Que Azorín fue un lector voraz de todo tipo de
volúmenes era algo que sabíamos de sobra los aficionados a la literatura. Pero
el trabajo que ha abordado Francisco Fuster en la editorial Fórcola es,
simplemente, impagable: ha rastreado «en los cerca de cinco mil quinientos
artículos de prensa que publicó en distintos periódicos de España y Argentina
durante sus más de sesenta años de profesión» (p.18) aquellos que el escritor
de Monóvar dedicó al mundo de los libros, hasta conformar este volumen, que no
duda en definir como «autorretrato de un bibliófilo».
Azorín reivindica en estas páginas dispersas el
placer de la lectura («Por gusto han de ser leídas las obras literarias», p.28);
señala que el capricho de los eruditos de poner infinitas notas a pie de página
con miles de fruslerías filológicas se le antoja «deleznable, frívolo y
pedantesco» (p.30); opina sobre las peculiaridades de la cultura española, en
comparación con la del resto del continente europeo («Las naciones son grandes
—como los individuos— por el espíritu.

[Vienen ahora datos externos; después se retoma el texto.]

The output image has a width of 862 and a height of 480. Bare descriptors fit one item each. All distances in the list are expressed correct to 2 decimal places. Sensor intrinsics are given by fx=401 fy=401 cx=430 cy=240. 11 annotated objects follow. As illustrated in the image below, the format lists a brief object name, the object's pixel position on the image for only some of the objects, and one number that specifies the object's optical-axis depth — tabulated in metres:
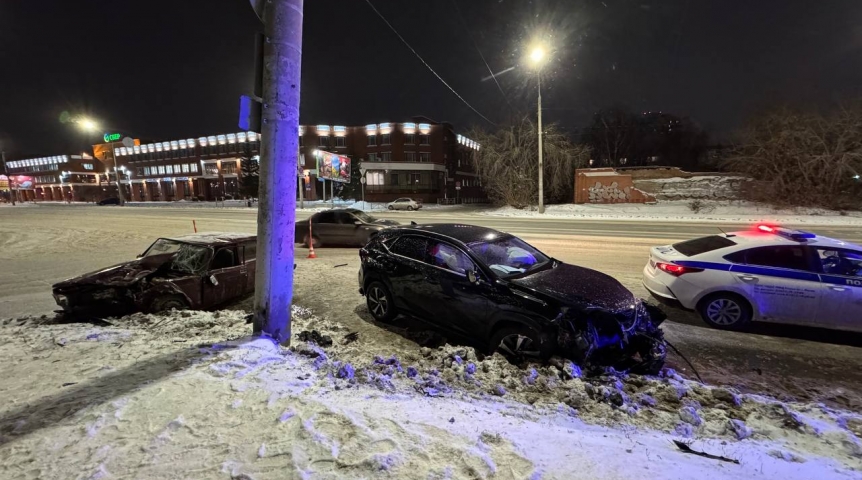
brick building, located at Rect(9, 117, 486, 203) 57.12
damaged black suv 4.25
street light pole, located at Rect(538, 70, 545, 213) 27.58
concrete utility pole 4.28
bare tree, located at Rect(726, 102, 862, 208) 26.91
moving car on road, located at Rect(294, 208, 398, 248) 13.76
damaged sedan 5.88
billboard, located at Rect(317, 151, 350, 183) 38.09
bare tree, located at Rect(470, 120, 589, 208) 36.38
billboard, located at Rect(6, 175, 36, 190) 89.25
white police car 5.26
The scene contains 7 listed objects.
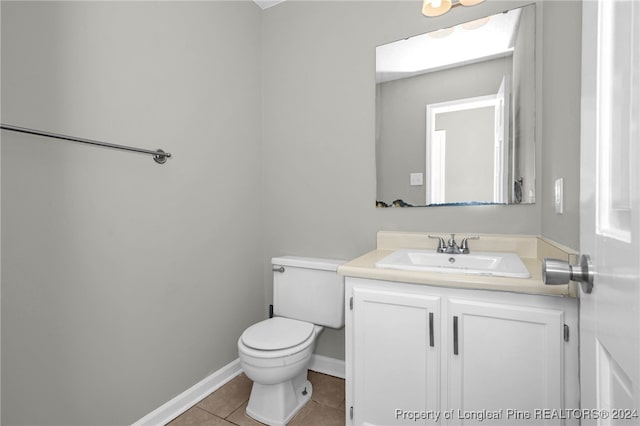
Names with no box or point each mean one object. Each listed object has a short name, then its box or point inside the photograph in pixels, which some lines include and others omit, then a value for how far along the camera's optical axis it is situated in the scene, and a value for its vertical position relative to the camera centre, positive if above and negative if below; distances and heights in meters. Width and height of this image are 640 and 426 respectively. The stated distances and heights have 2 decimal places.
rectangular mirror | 1.58 +0.47
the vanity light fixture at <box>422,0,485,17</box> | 1.67 +1.02
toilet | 1.52 -0.65
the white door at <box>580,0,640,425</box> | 0.39 +0.00
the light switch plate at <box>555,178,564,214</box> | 1.18 +0.03
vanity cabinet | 1.06 -0.55
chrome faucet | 1.61 -0.21
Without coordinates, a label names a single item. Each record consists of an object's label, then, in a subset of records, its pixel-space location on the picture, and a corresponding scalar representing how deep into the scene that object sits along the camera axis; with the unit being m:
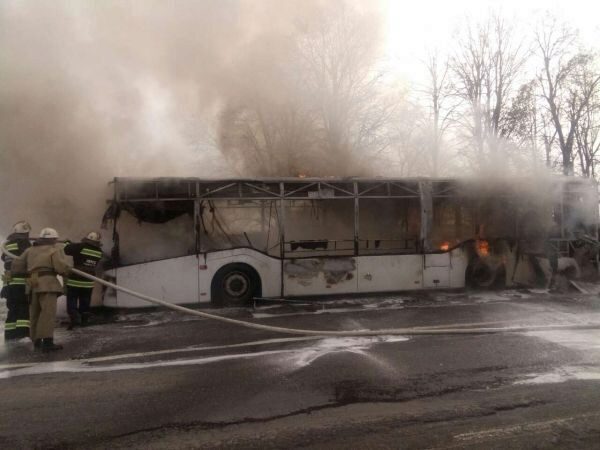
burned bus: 7.64
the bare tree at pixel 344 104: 11.99
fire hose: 5.60
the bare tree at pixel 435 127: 17.89
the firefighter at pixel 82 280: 6.54
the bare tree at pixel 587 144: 21.86
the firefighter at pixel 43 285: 5.21
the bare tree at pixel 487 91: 20.42
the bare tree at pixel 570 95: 20.44
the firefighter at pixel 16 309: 5.76
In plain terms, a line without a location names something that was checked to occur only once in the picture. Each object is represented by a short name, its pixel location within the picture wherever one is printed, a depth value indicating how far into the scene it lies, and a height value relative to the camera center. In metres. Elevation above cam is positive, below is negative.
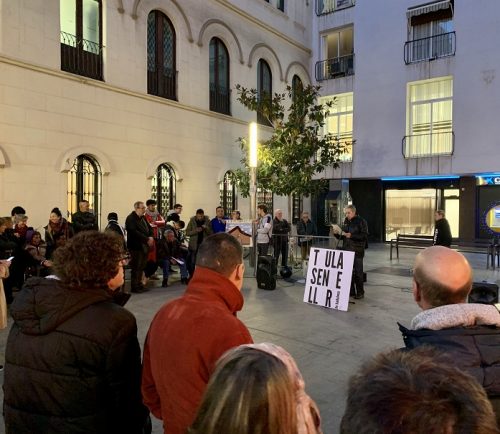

Grecia, Francia, Italia, Alemania han
influido en el mundo por la inteligencia. Cuando toda Europa se renovaba, ¿qué
hacía España?», p.32); deplora la falta de instinto comercial y de sano afán
propagandístico de la mayor parte de los editores españoles de su tiempo,
reacios a las técnicas que permitan difundir y vender mejor los libros; opina
sobre la condición enriquecedora de las obras que leemos («Las lecturas que se
hacen para saber no son, en realidad, lecturas. Las buenas, las fecundas, las
placenteras son las que se hacen sin pensar que vamos a instruirnos», p.85); se
sumerge en largas consideraciones sobre la importancia que tienen las lecturas
durante la infancia y la adolescencia, indicando que jamás debe vedarse a los
niños ninguna obra, que los libros especialmente compuestos para ellos se le
antojan una tontería y que la principal virtud que han de atesorar esos
primeros volúmenes es abrir para los chavales la puerta de la fantasía («La
imaginación es la prenda más exquisita con que cuentan los humanos», p.214) ; y
hasta se permite la inclusión en estas páginas de algunas pinceladas teñidas
por la misantropía («Las visitas roen nuestro tiempo; por poco que se lleven,
siempre se llevan cuatro o seis páginas posibles», p.88).
La obra, como no podía ser de otro modo siendo
Azorín su autor, está compuesta en un estilo ágil, de frases cortas y directas,
donde el maestro de la generación del 98 no deja de enseñarnos palabras
olvidadas o marginales, que él refresca para nosotros. Por ejemplo, ¿han
pensado alguna vez cómo se llama esa telita que separa los granos en el
interior de una granada? ¿Y saben cuál es el nombre exacto de la telita que
separa el huevo de su cáscara (visible cuando el huevo está cocido y le
retiramos el envoltorio)? Pues ambos vocablos los tienen en la página 177, tan
sonoros como marginales.
Azorín puede encandilar o irritar (algunos críticos
opinan que es uno de los estilistas mayores de la prosa castellana del siglo
XX; y otros, como Paco Umbral, abominan de él), pero jamás deja indiferente.
Súmenle a esa condición única las magníficas fotografías en blanco y negro que
completan el volumen y convendrán conmigo en que el delicioso sello Fórcola nos
acaba de regalar una obra hermosa y admirable.